SLURM cluster CUDA error: all CUDA-capable devices are busy or unavailable

import-antigravity · March 12, 2021, 6:47pm

I’m using a pre-trained Inception network to get some GAN metrics, and I have the following code to move the model to a GPU for evaluation:

def __init__(self, ...):
    ...
    self._model = InceptionV3(...)
    if cuda.is_available():
        self._model.to('cuda')

When I run this code on an HPC, I get the following error:
RuntimeError: CUDA error: all CUDA-capable devices are busy or unavailable

Is there something wrong with how I’m moving the model to a GPU? This code should work even if I have an arbitrary number of GPUs right?

import-antigravity · March 12, 2021, 9:56pm

Update, this error only happens when I request a node with more than 1 GPU

ptrblck · March 13, 2021, 4:14am

I guess your multi-GPU slurm setup isn’t working correctly and might be masking all available devices, so that PyTorch isn’t able to use any.
If you are trying to use e.g. 2 GPUs, you could run this small test:

for d in range(torch.cuda.device_count()):
    print(torch.cuda.get_device_name(d))

If this doesn’t print anything, then your container might not be able to “see” any devices.

import-antigravity · March 13, 2021, 6:36pm

>>> for d in range(torch.cuda.device_count()):
...     print(torch.cuda.get_device_name(d))
...
GeForce RTX 2080 Ti
GeForce RTX 2080 Ti

import-antigravity · March 15, 2021, 5:33am

To reiterate, this only happens when I have more than one GPU.

ptrblck · March 15, 2021, 7:56am

I don’t know what causes this issue, as the Python script can apparently access both GPUs, while you are still getting the SLURM error, so I guess that this error is raised by your custom script?

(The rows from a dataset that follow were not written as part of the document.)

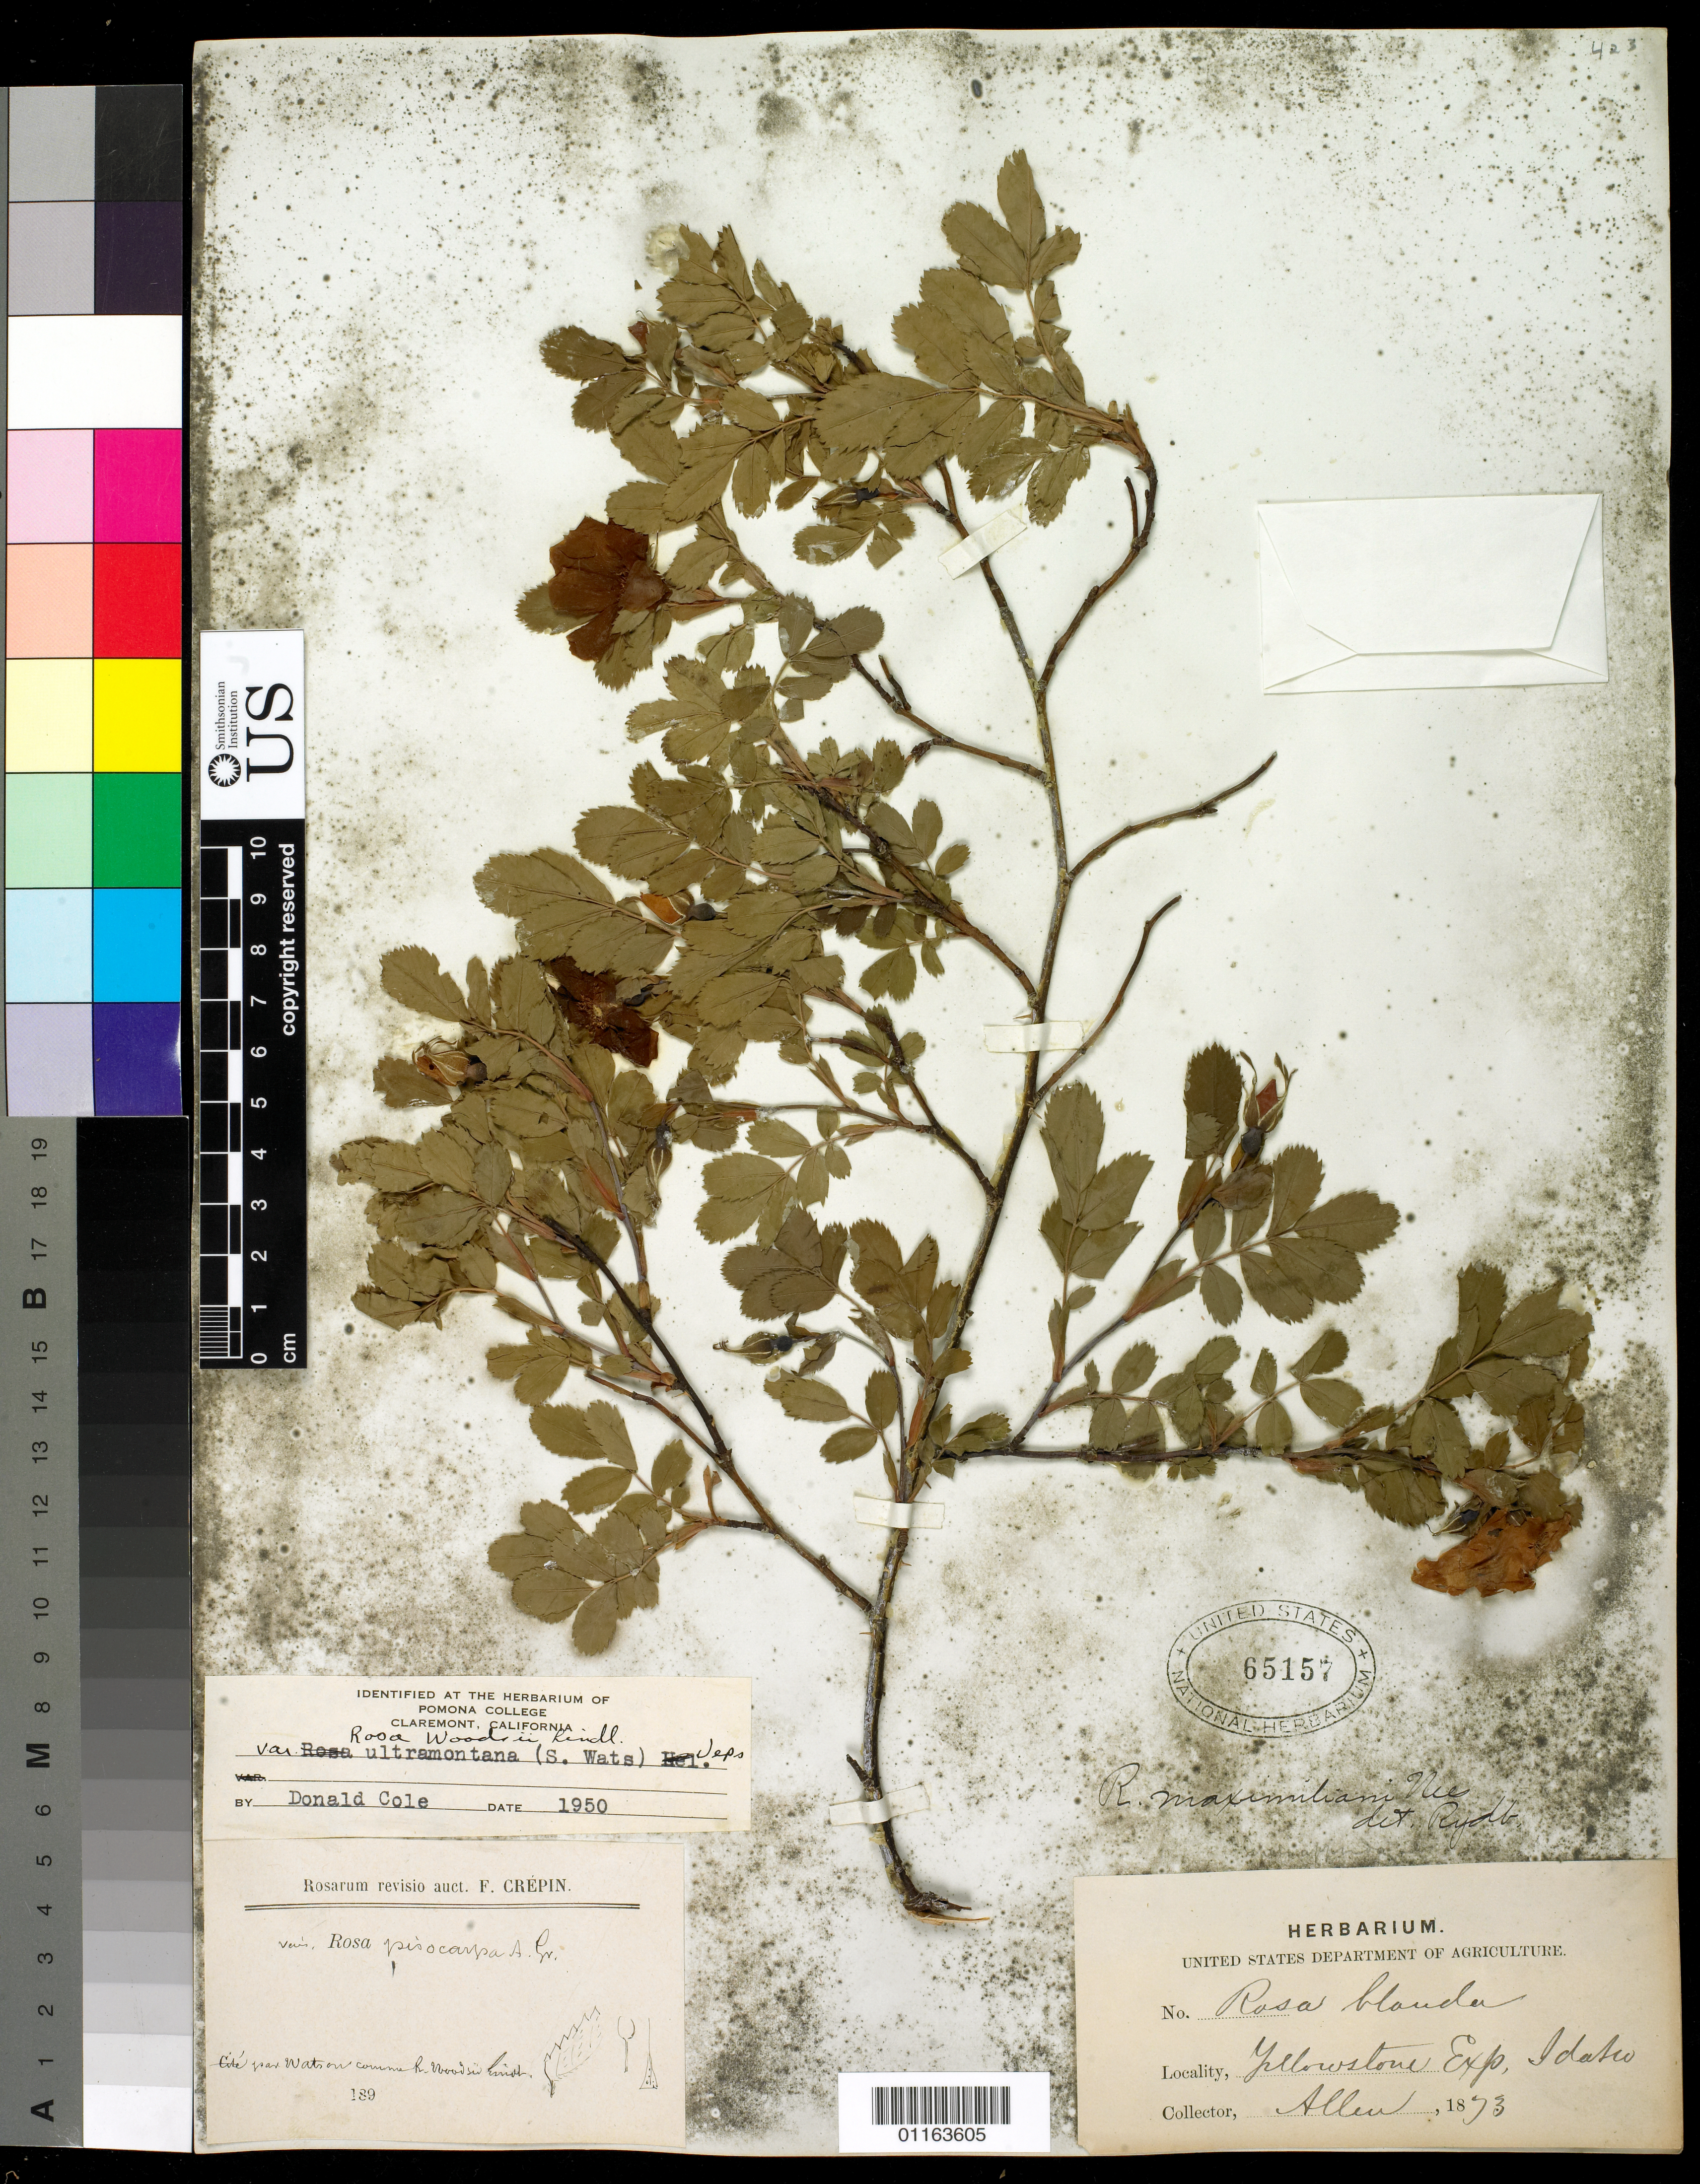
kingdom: Plantae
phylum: Tracheophyta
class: Magnoliopsida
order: Rosales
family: Rosaceae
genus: Rosa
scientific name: Rosa woodsii var. ultramontana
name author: Lindl.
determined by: Cole, D.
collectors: -- Allen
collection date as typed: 1873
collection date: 1873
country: United States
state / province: Idaho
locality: Yellowstone Exp.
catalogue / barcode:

import-antigravity · March 15, 2021, 6:27pm

Well, this happens whether I use an sbatch script or do an interactive session with srun. Both times I request 1 or 2 GPUs with --gres=gpu:n. There isn’t really room for something to go wrong with the script so I find it hard to imagine that could be the problem. It’s possible it’s an issue with pytorch-lightning but the problem only happens with my pre-trained Inception model which is just a nn.Module.

ptrblck · March 15, 2021, 7:41pm

Are both workflows failing (sbatch and srun)? If so, how did you get the valid GPU output?

Could you remove Lightning, if you think this might be the issue and run a “pure” PyTorch script?

import-antigravity · March 16, 2021, 1:14am

That was from a python shell in an interactive srun session.

ptrblck · March 16, 2021, 3:30am

Thanks for the update.
Unfortunately, I don’t understand when this error is triggered, since you were able to use both GPUs while running via srun, but nevertheless are also hitting the error when running through sbatch or srun.

If that’s the case, I would assume that your actual script is not working correctly or, as you suggested, Lightning or any other 3rd party library might cause problems.
Were you able to run a pure PyTorch script?

import-antigravity · March 16, 2021, 5:22pm

I’ll try and set aside some time today to try making a vanilla pytorch script. Thanks for helping me with this!

import-antigravity · April 5, 2021, 7:08pm

I haven’t been able to make a pure pytorch script reproducing the error since it would be non-trivial because the code involved with the error extends a pytorch-lightning class (which extends nn.Module), but someone in another forum has suggested that the problem is that Pytorch does not support self.to('cuda') in multi-GPU scenarios, and you have to specify with 'cuda:n' where n is the device index. Do you know if this is true?

ptrblck · April 5, 2021, 11:03pm

to('cuda') calls are supported in single-GPU and multi-GPU runs and will push the tensor or module to the default device.
If your distributed setup masks all devices and sets only one GPU to be visible, the to('cuda') operation will use this visible device and to('cuda:n') would fail.
On the other hand, if all devices are visible, you might recreate multiple CUDA contexts as also seems to be the issue in this topic.

import-antigravity · April 9, 2021, 7:14pm

I think I resolved it. I registered the Inception network as a part of my main model and then they were able to be on the same device.